[[ Dataset extract open ]]
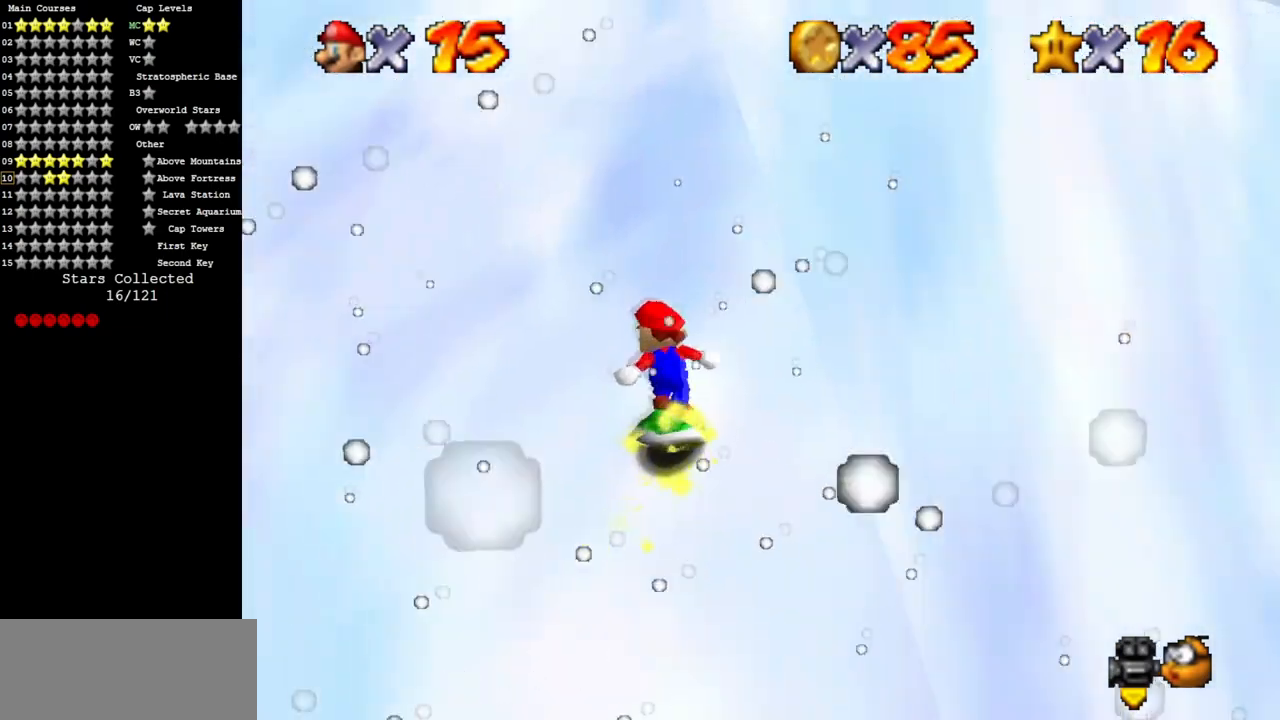
{"buttons": [], "left_stick": "up", "events": [[200, "left_stick", "up"], [250, "A", "down"], [501, "A", "up"]]}
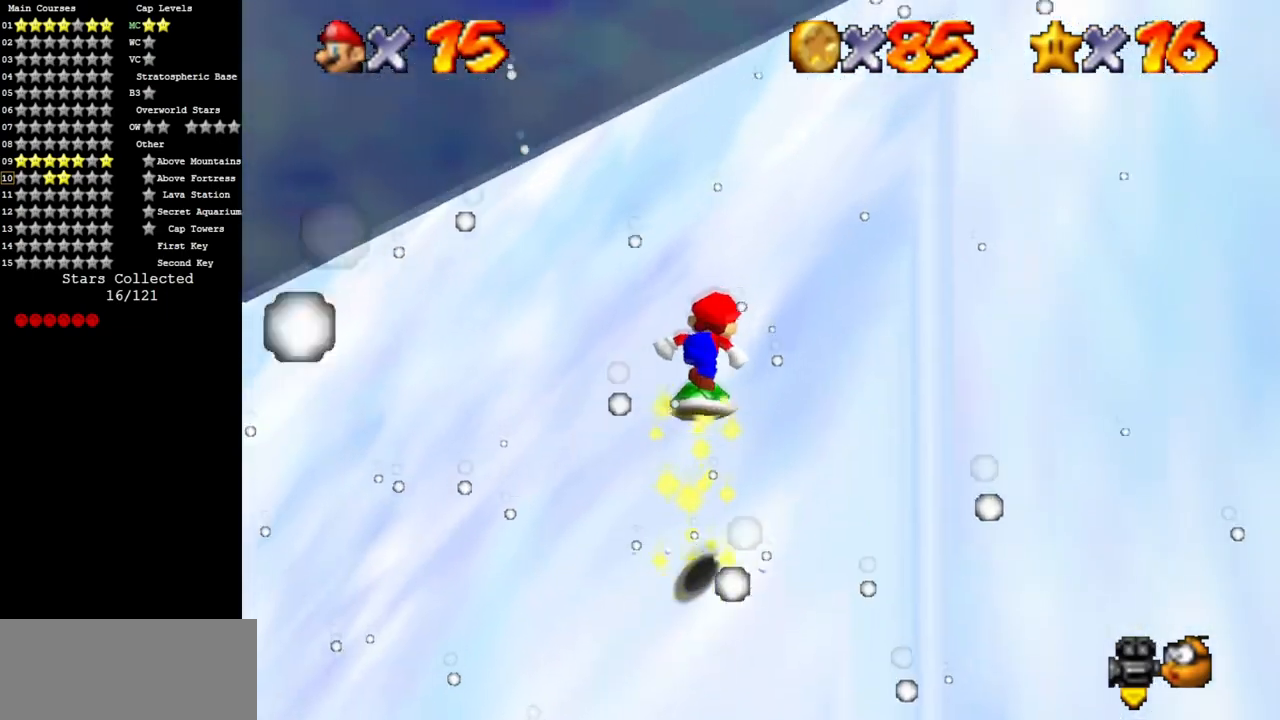
{"buttons": [], "left_stick": "up-left", "events": [[317, "C_DOWN", "down"], [317, "C_RIGHT", "down"], [417, "left_stick", "up-left"], [450, "C_DOWN", "up"], [483, "C_RIGHT", "up"]]}
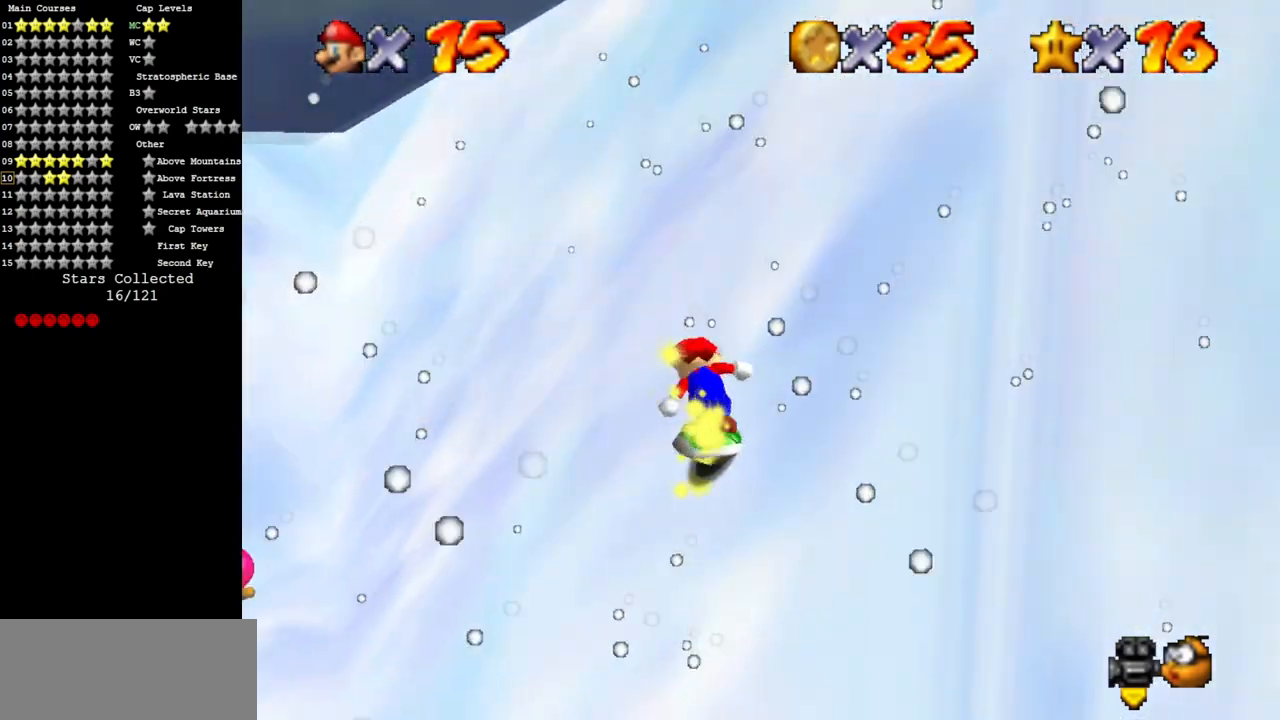
{"buttons": [], "left_stick": "up-left", "events": []}
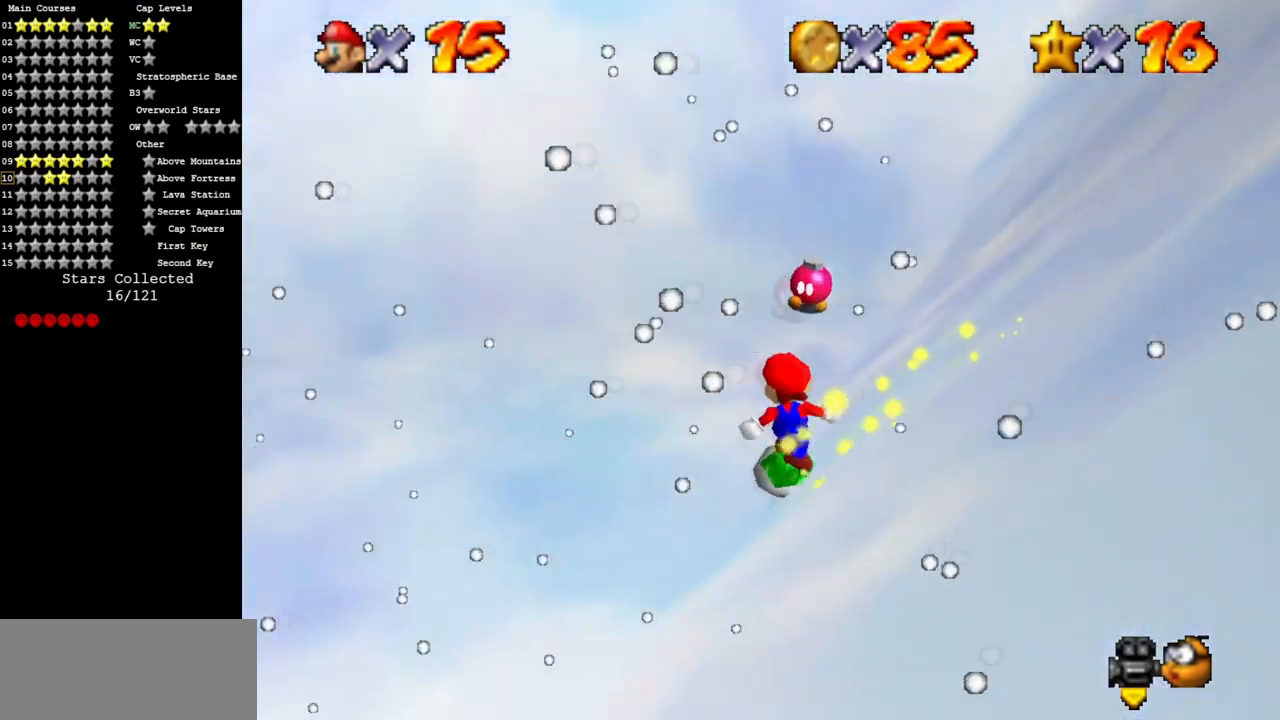
{"buttons": ["C_DOWN", "C_RIGHT"], "left_stick": "up-left", "events": [[83, "C_DOWN", "down"], [83, "C_RIGHT", "down"], [250, "C_DOWN", "up"], [250, "left_stick", "left"], [283, "C_RIGHT", "up"], [333, "C_DOWN", "down"], [333, "C_RIGHT", "down"], [467, "left_stick", "up-left"]]}
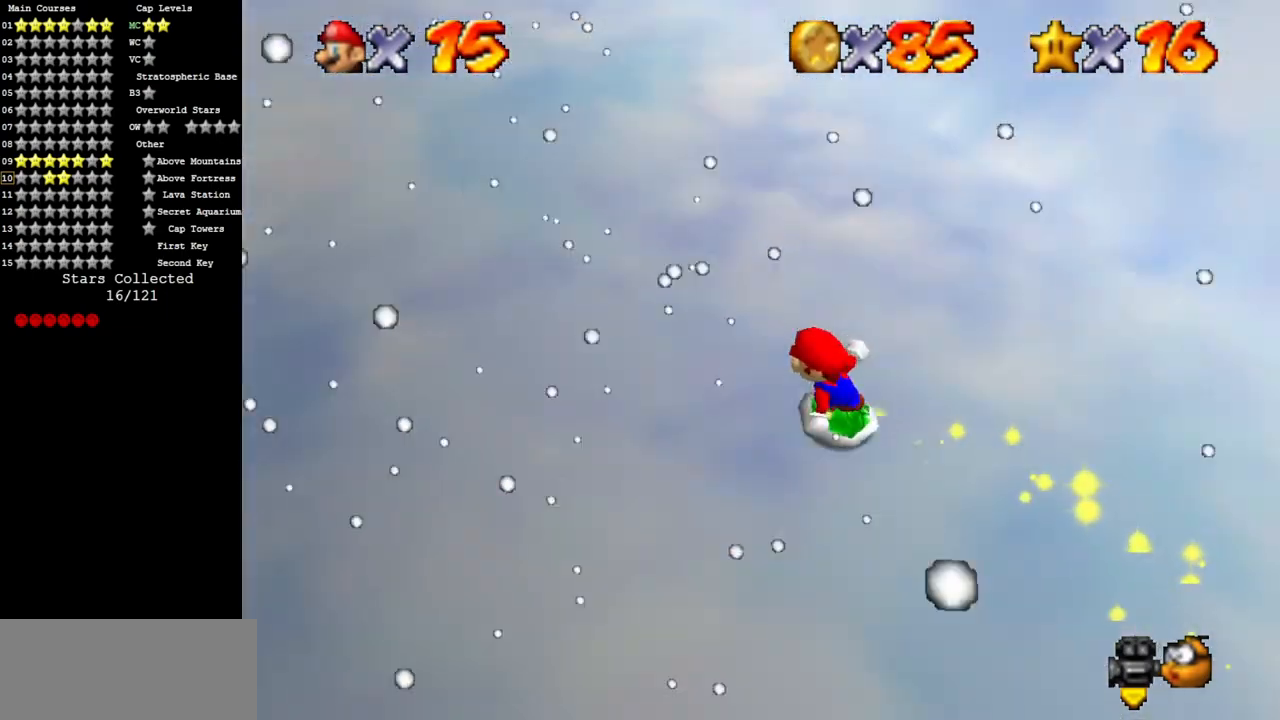
{"buttons": [], "left_stick": "up-left", "events": [[50, "C_DOWN", "up"], [50, "C_RIGHT", "up"], [284, "A", "down"], [334, "A", "up"]]}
[[ Dataset extract closed ]]
- _Directions_
Wherever the string "down" appears in the entries above, return the line it appears on.

- _Answer box_
{"buttons": [], "left_stick": "up", "events": [[200, "left_stick", "up"], [250, "A", "down"], [501, "A", "up"]]}
{"buttons": [], "left_stick": "up-left", "events": [[317, "C_DOWN", "down"], [317, "C_RIGHT", "down"], [417, "left_stick", "up-left"], [450, "C_DOWN", "up"], [483, "C_RIGHT", "up"]]}
{"buttons": ["C_DOWN", "C_RIGHT"], "left_stick": "up-left", "events": [[83, "C_DOWN", "down"], [83, "C_RIGHT", "down"], [250, "C_DOWN", "up"], [250, "left_stick", "left"], [283, "C_RIGHT", "up"], [333, "C_DOWN", "down"], [333, "C_RIGHT", "down"], [467, "left_stick", "up-left"]]}
{"buttons": [], "left_stick": "up-left", "events": [[50, "C_DOWN", "up"], [50, "C_RIGHT", "up"], [284, "A", "down"], [334, "A", "up"]]}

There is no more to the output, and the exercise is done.